この調査は、日本政策投資銀行がことし6月、資本金10億円以上の大企業、3146社を対象に行い、66%に当たる2077社から回答を得ました。

それによりますと、大企業が今年度国内で計画している設備投資の金額は、昨年度の実績を10.9%上回り、5年連続の増加が見込まれるとしています。業種別に見ますと、製造業が14.5%の増加で、自動車メーカーが環境や安全に関する最新技術を導入するための投資や、化学メーカーや薬品メーカーが新素材や医薬品の研究開発投資を増やす計画です。一方、非製造業は8.8%の増加で、不動産会社が東京オリンピック・パラリンピックを見据えて、ホテルや商業施設への投資を増やす計画です。

今回の調査結果について、日本政策投資銀行の竹ケ原啓介産業調査部長は「イギリスがEU=ヨーロッパ連合からの離脱を決め、世界経済の先行きが不透明さを増すなかでも、企業の成長分野への投資姿勢は積極的なことがうかがえる。ただ、円高が続いて企業の業績が圧迫されれば、投資計画が下方修正されるおそれもある」と話しています。

設備投資の堅調さ 短観でも

大企業の設備投資への姿勢が堅調なことは、先月発表された日銀の短観=企業短期経済観測調査からもうかがえます。

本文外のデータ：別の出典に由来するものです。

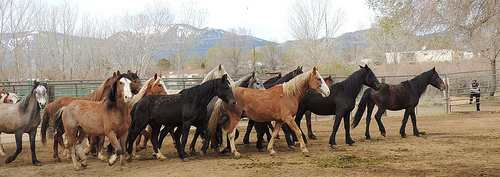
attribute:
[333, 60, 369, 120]
horse — black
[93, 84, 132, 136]
horse — brown, galloping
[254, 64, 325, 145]
horse — brown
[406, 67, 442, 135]
horse — black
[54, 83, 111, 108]
horse — brown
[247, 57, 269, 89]
horse — white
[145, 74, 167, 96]
horse — brown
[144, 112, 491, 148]
ground — dry, tan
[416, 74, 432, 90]
mane — black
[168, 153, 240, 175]
ground — dirt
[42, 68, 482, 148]
horses — walking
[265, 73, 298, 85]
horse — black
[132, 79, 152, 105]
mane — white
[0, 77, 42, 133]
horse — grey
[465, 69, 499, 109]
person — standing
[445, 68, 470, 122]
fence — metal, split-rail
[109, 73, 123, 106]
mane — black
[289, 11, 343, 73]
trees — bare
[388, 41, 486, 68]
building — white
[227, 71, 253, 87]
mane — grey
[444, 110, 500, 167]
grass — dry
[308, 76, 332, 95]
face — white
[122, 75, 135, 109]
face — white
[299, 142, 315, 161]
hoof — up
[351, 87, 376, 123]
tail — black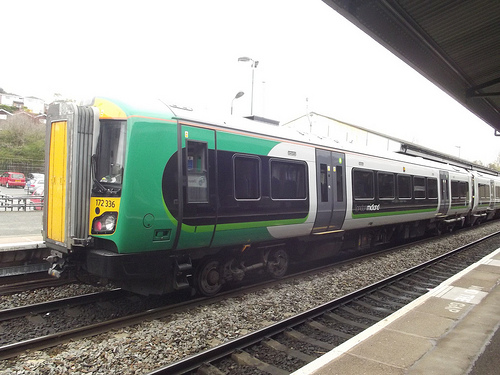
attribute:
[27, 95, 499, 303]
train — green, white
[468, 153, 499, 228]
last car — white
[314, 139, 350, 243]
doors — gray, closed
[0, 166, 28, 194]
car — red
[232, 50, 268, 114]
lamp post — illuminating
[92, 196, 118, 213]
numbers — black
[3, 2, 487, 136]
sky — cloudy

短観によりますと、大企業が今年度国内で計画している設備投資の金額は、昨年度の実績と比べて、製造業が12.8%、非製造業が2.7%、それぞれ増加する見通しで、大企業全体では6.2%増える見通しとなっています。業種別にみますと、化学が17.6%の増加、電気機械が14.6%の増加となっています。

この短観は、調査時期の関係から、イギリスがEU=ヨーロッパ連合からの離脱を決めたことや、その後の円高はほとんど反映されていませんが、日銀は「企業の設備投資は、金融緩和の効果もあって増加基調を続ける」という見通しを今も示しています。